The EAC, in January this year, inaugurated the High Level Task Force (HLTF) to negotiate the Protocol to establish the East African Monetary Union (EAMU), which is the third stage of the EAC integration process.
The fourth meeting of the task force, which will end today, is aimed at further negotiating articles to be included in the protocol.
According to the timetable of the EAC integration process, the monetary union is supposed to be effective by end of 2012 after the EAC Common Market Protocol and the Customs Union that went into force last year and in 2005, respectively.
In an exclusive interview with The New Times, Dr.
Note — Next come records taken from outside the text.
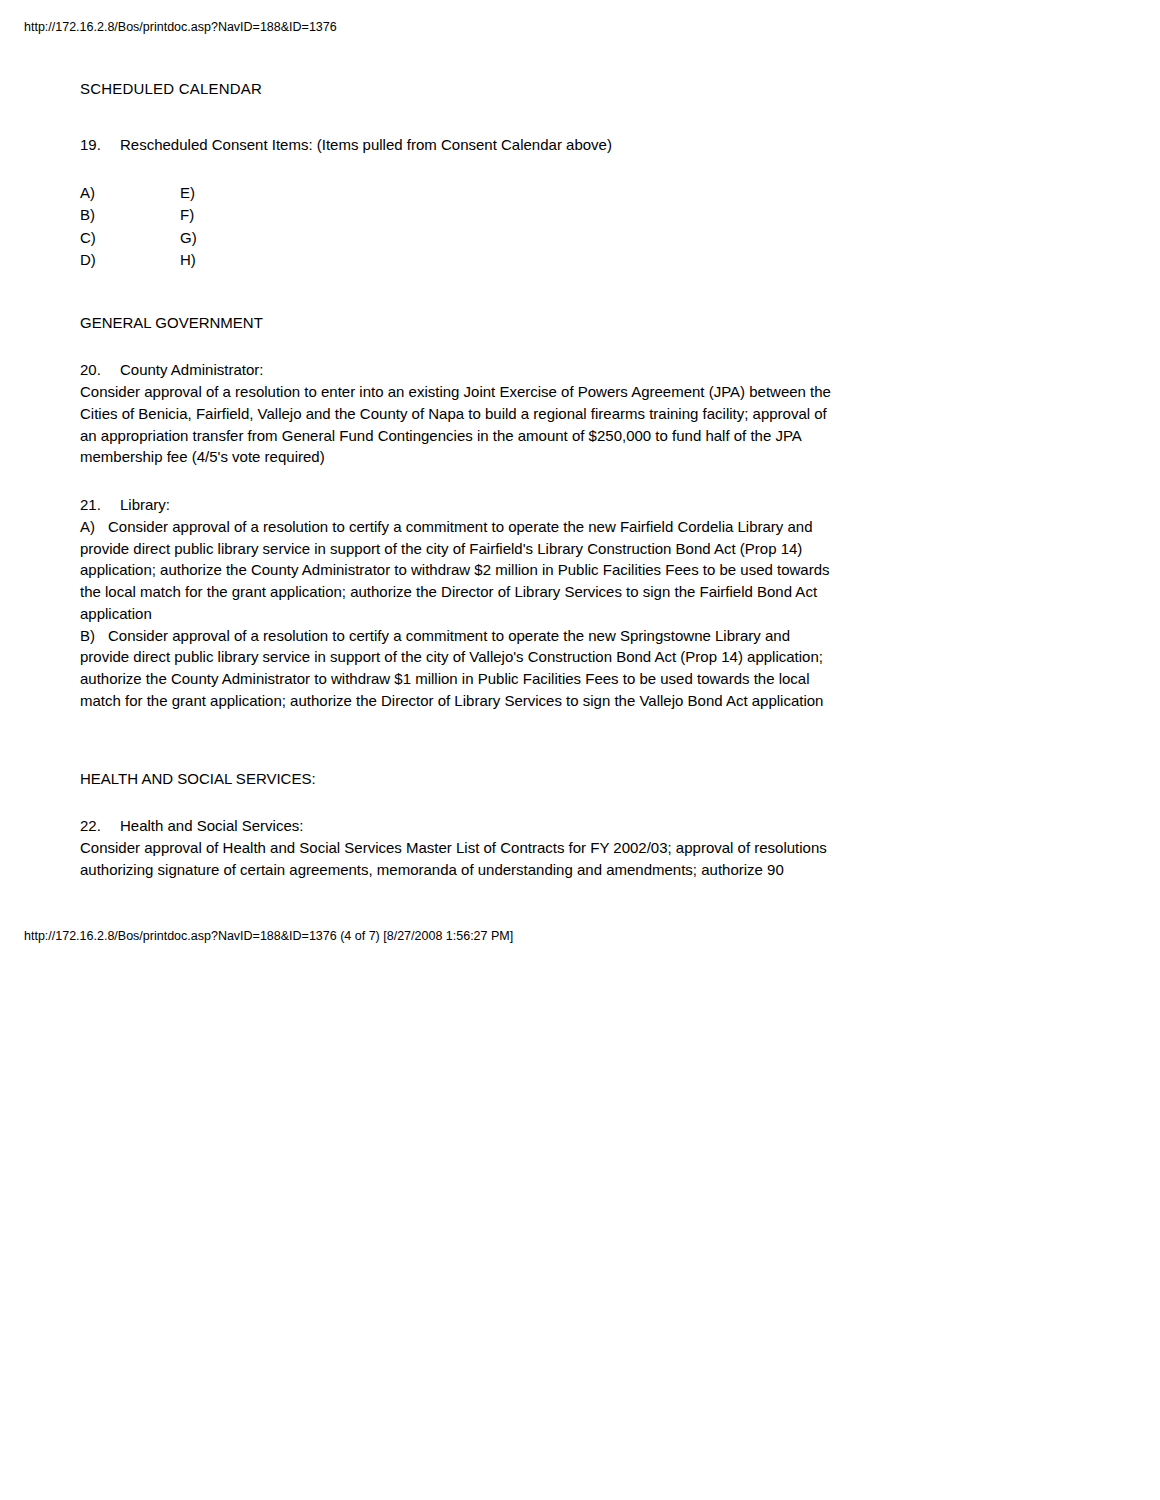http://172.16.2.8/Bos/printdoc.asp?NavID=188&ID=1376
SCHEDULED CALENDAR
19. Rescheduled Consent Items: (Items pulled from Consent Calendar above)
A) E)
B) F)
C) G)
D) H)
GENERAL GOVERNMENT
20. County Administrator:
Consider approval of a resolution to enter into an existing Joint Exercise of Powers Agreement (JPA) between the Cities of Benicia, Fairfield, Vallejo and the County of Napa to build a regional firearms training facility; approval of
an appropriation transfer from General Fund Contingencies in the amount of $250,000 to fund half of the JPA membership fee (4/5's vote required)
21. Library:
A) Consider approval of a resolution to certify a commitment to operate the new Fairfield Cordelia Library and provide direct public library service in support of the city of Fairfield's Library Construction Bond Act (Prop 14) application; authorize the County Administrator to withdraw $2 million in Public Facilities Fees to be used towards the local match for the grant application; authorize the Director of Library Services to sign the Fairfield Bond Act application
B) Consider approval of a resolution to certify a commitment to operate the new Springstowne Library and provide direct public library service in support of the city of Vallejo's Construction Bond Act (Prop 14) application; authorize the County Administrator to withdraw $1 million in Public Facilities Fees to be used towards the local match for the grant application; authorize the Director of Library Services to sign the Vallejo Bond Act application
HEALTH AND SOCIAL SERVICES:
22. Health and Social Services:
Consider approval of Health and Social Services Master List of Contracts for FY 2002/03; approval of resolutions authorizing signature of certain agreements, memoranda of understanding and amendments; authorize 90
http://172.16.2.8/Bos/printdoc.asp?NavID=188&ID=1376 (4 of 7) [8/27/2008 1:56:27 PM]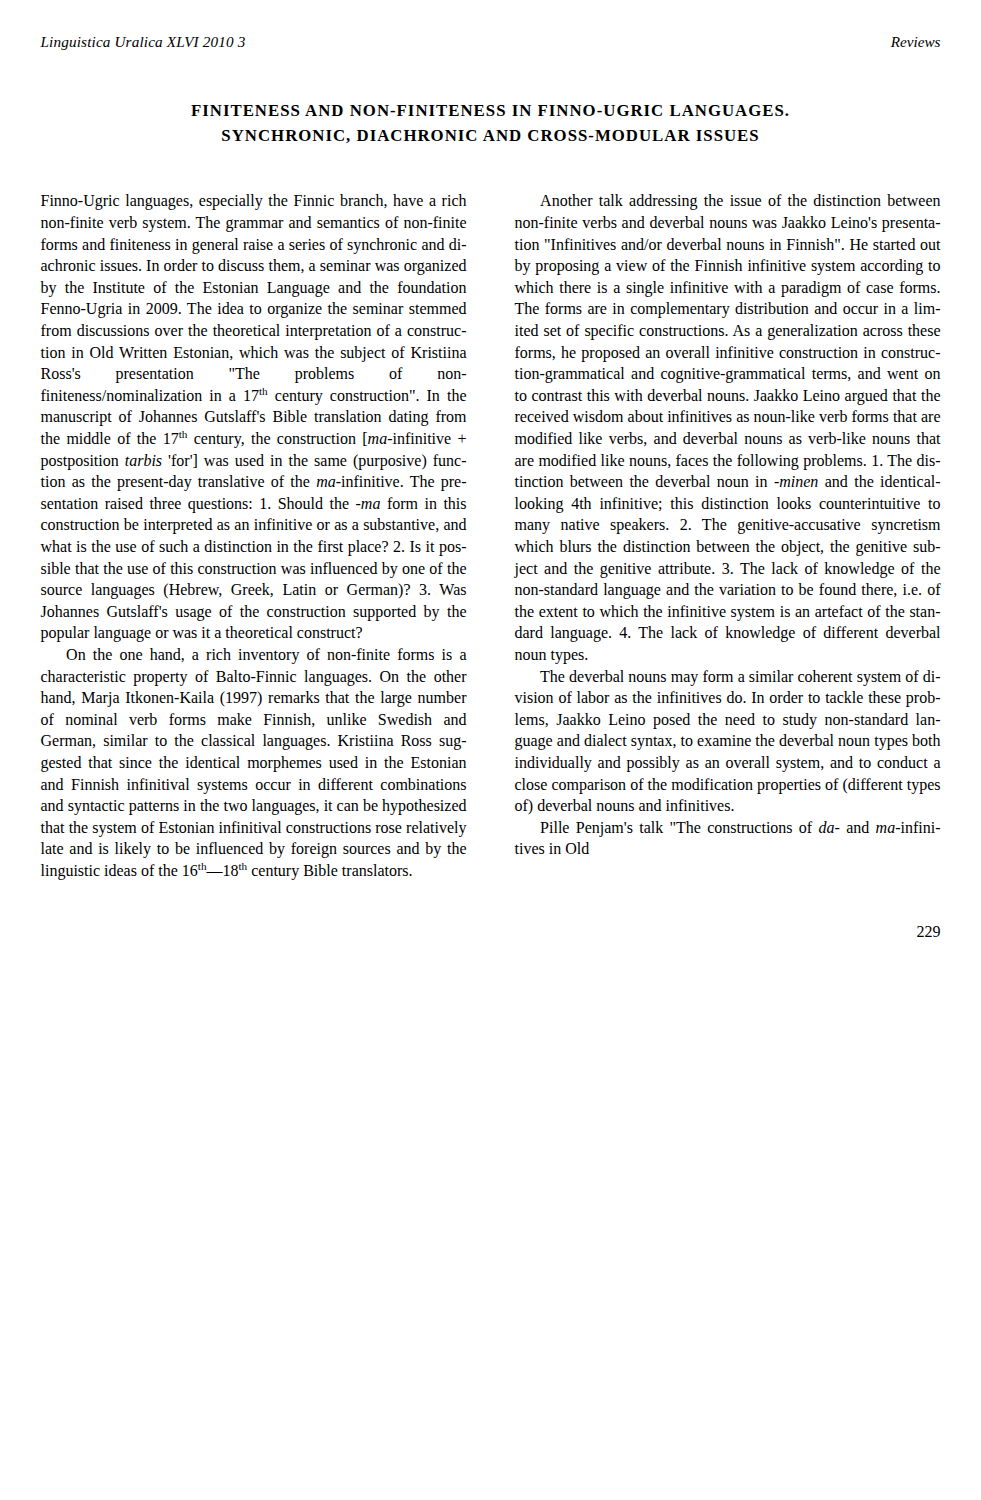Linguistica Uralica XLVI 2010 3 Reviews
Finiteness and Non-Finiteness in Finno-Ugric Languages.
Synchronic, Diachronic and Cross-Modular Issues
Finno-Ugric languages, especially the Finnic branch, have a rich non-finite verb system. The grammar and semantics of non-finite forms and finiteness in general raise a series of synchronic and diachronic issues. In order to discuss them, a seminar was organized by the Institute of the Estonian Language and the foundation Fenno-Ugria in 2009. The idea to organize the seminar stemmed from discussions over the theoretical interpretation of a construction in Old Written Estonian, which was the subject of Kristiina Ross's presentation "The problems of non-finiteness/nominalization in a 17th century construction". In the manuscript of Johannes Gutslaff's Bible translation dating from the middle of the 17th century, the construction [ma-infinitive + postposition tarbis 'for'] was used in the same (purposive) function as the present-day translative of the ma-infinitive. The presentation raised three questions: 1. Should the -ma form in this construction be interpreted as an infinitive or as a substantive, and what is the use of such a distinction in the first place? 2. Is it possible that the use of this construction was influenced by one of the source languages (Hebrew, Greek, Latin or German)? 3. Was Johannes Gutslaff's usage of the construction supported by the popular language or was it a theoretical construct?
On the one hand, a rich inventory of non-finite forms is a characteristic property of Balto-Finnic languages. On the other hand, Marja Itkonen-Kaila (1997) remarks that the large number of nominal verb forms make Finnish, unlike Swedish and German, similar to the classical languages. Kristiina Ross suggested that since the identical morphemes used in the Estonian and Finnish infinitival systems occur in different combinations and syntactic patterns in the two languages, it can be hypothesized that the system of Estonian infinitival constructions rose relatively late and is likely to be influenced by foreign sources and by the linguistic ideas of the 16th—18th century Bible translators.
Another talk addressing the issue of the distinction between non-finite verbs and deverbal nouns was Jaakko Leino's presentation "Infinitives and/or deverbal nouns in Finnish". He started out by proposing a view of the Finnish infinitive system according to which there is a single infinitive with a paradigm of case forms. The forms are in complementary distribution and occur in a limited set of specific constructions. As a generalization across these forms, he proposed an overall infinitive construction in construction-grammatical and cognitive-grammatical terms, and went on to contrast this with deverbal nouns. Jaakko Leino argued that the received wisdom about infinitives as noun-like verb forms that are modified like verbs, and deverbal nouns as verb-like nouns that are modified like nouns, faces the following problems. 1. The distinction between the deverbal noun in -minen and the identical-looking 4th infinitive; this distinction looks counterintuitive to many native speakers. 2. The genitive-accusative syncretism which blurs the distinction between the object, the genitive subject and the genitive attribute. 3. The lack of knowledge of the non-standard language and the variation to be found there, i.e. of the extent to which the infinitive system is an artefact of the standard language. 4. The lack of knowledge of different deverbal noun types.
The deverbal nouns may form a similar coherent system of division of labor as the infinitives do. In order to tackle these problems, Jaakko Leino posed the need to study non-standard language and dialect syntax, to examine the deverbal noun types both individually and possibly as an overall system, and to conduct a close comparison of the modification properties of (different types of) deverbal nouns and infinitives.
Pille Penjam's talk "The constructions of da- and ma-infinitives in Old
229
Thomas Kigabo, the Chief Economist at the National Bank of Rwanda, and Rwanda’s chief negotiator on the taskforce, pointed out that the remaining period is enough for the single currency to be adopted.
“Initially, we were discussing various issues like planning, but we have now reached a stage of real negotiation on the monetary union and I am absolutely optimist that by the end of next year, we shall be having this protocol,” he said.
He said the regional monetary union is expected to be the ultimate antidote against inflation that has continued to hit the regional member states, especially Uganda.
If it comes into force, the monetary union would see the five EAC countries merge their economies into both a common regional monetary institution, an East African Central Bank and eventually a single currency.
The Permanent Secretary in the EAC ministry, Robert Ssali, observed that if the single currency is not put in place, even the two protocols already in place will not be effectively achieved.
“We cannot talk of free movement of goods and services in the region without a single currency.”
“It’s an important protocol; for example, if you’re travelling to Nairobi, Kampala, or Bujumbura, you have to change your money to get new currencies and in the process, you lose a lot of money.
Julius Mutua Kenya’s chief negotiator, acknowledged that they are using experiences from other blocs like the European Union, adding that this would help to shape the East African single currency.
The European Union is united by a single currency, the Euro.